The Netherlands is a country located in North-western Europe. 'Netherlands' literally means 'lower countries', which refers to its low land and flat geography. Only about 50% of The Netherlands exceeds 1 metre above sea level! Most of the areas that are below sea level are the result of land reclamation resulting in large areas known as polders that amount to nearly 17% of the country's territory. With a population of 17.25 million living in an area of roughly 41,500 square kilometres, the Netherlands is one of the most densely populated countries in the world. Nevertheless, it is the world's second-largest exporter of food and agricultural products after the United States, owing to its fertile soil, mild climate, and intensive agriculture.

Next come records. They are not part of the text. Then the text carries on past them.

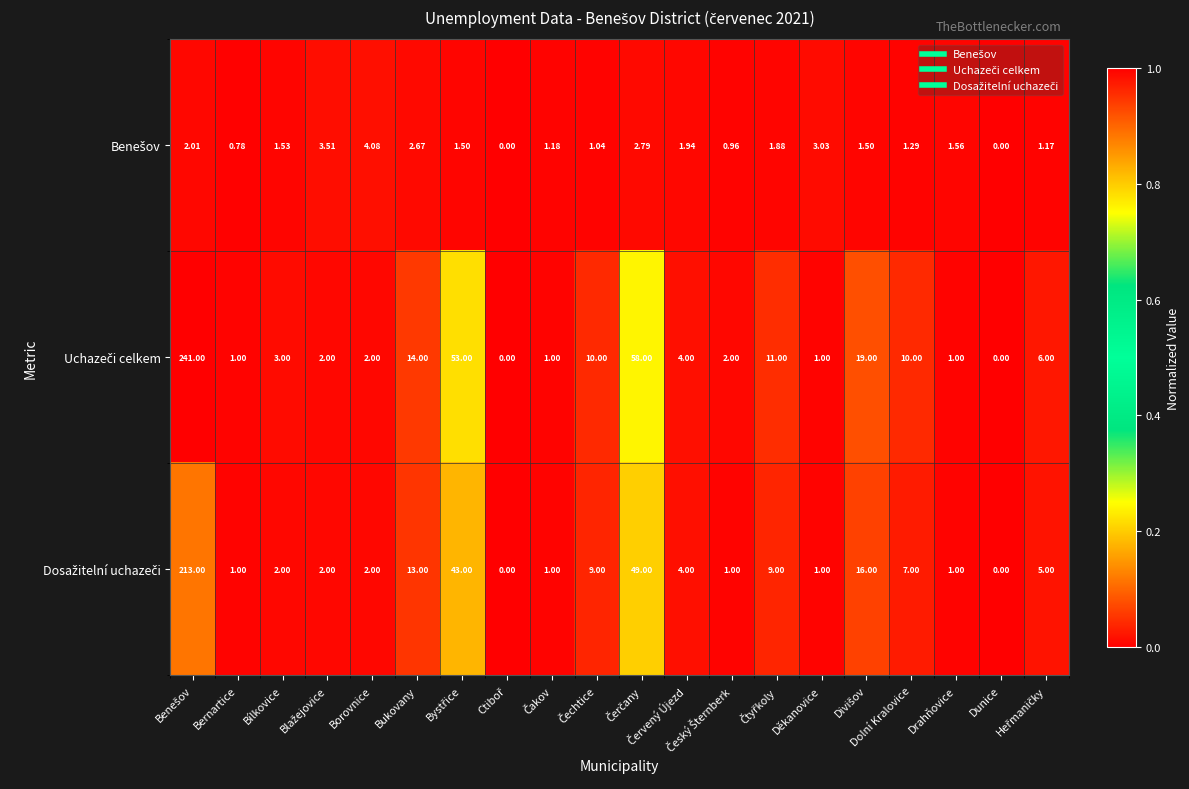

What is the greatest value displayed?

241.0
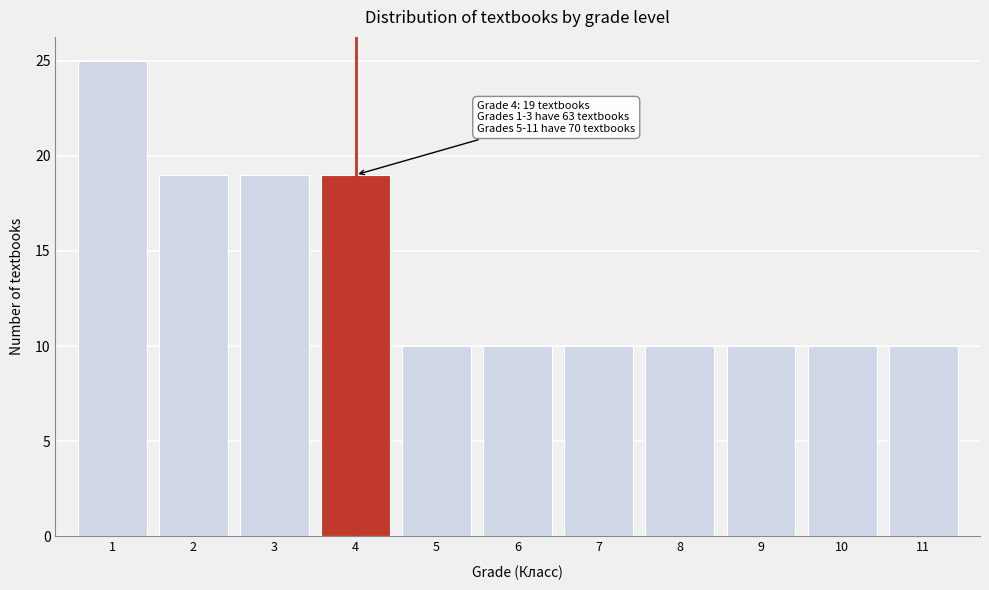

Reading left to right, what are all the values shown in this chart?

25	19	19	19	10	10	10	10	10	10	10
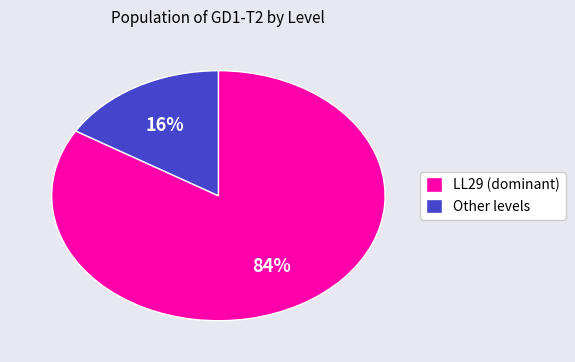

True or false: Other levels accounts for 31% of the total.

False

Dutch meadows and their community of species

The wet, green and open land turned out to be very good for dairy farming. The vast open spaces also attracted a group of bird species we call meadow birds. The meadow birds feel very much at home in vast open areas without trees or other vertical landmarks. They use the areas to breed in and to raise their chicks till they are independent.  

However, over the past decades the meadows have changed a lot. Due to the intensification of agriculture the wet and herb-rich meadows changed into dry rye-grass monocultures.

Intensification, because: 1) Dairy farmers like to sow their meadows with rye grass as this is a protein rich grass, that results in protein rich milk that the cow produce.  2) intensification of mowing, that do not coincide with the breeding season of the meadow birds. As a result, the community of the species that rely on the meadows has changed a lot. The numbers of meadow birds have declined dramatically. For some species, 70% of the world population is breeding in the Netherlands, we need to take action to stop the decline in numbers and make the birds feel home again in the meadows.









Involvement of the pupils

Taken the regional topic of the decline in population of meadow birds in relation to agricultural land use, the Dutch module will focus on food web structure and their stability against disturbance by human impact. During the module, pupils will interview a number of stakeholders that play a role in the meadows, such as nature conservationists, farmers and local politicians. Each group of 3 to 4 pupils is going to interview two different stakeholders to learn about their work and their stand view. Pupils get a picture of the different viewpoints/interests – economical, ecological and social – of all the different stakeholders that play a role in the management of biodiversity in the meadows. Additionally, pupils are going into the field themselves. They are going to measure the number of plants, insects, bird and mammal species that are present in meadows with different agricultural management and build together the food web structure for the different areas. As final product of the modules, pupils are going to present the results of their study to their parents and local stakeholders.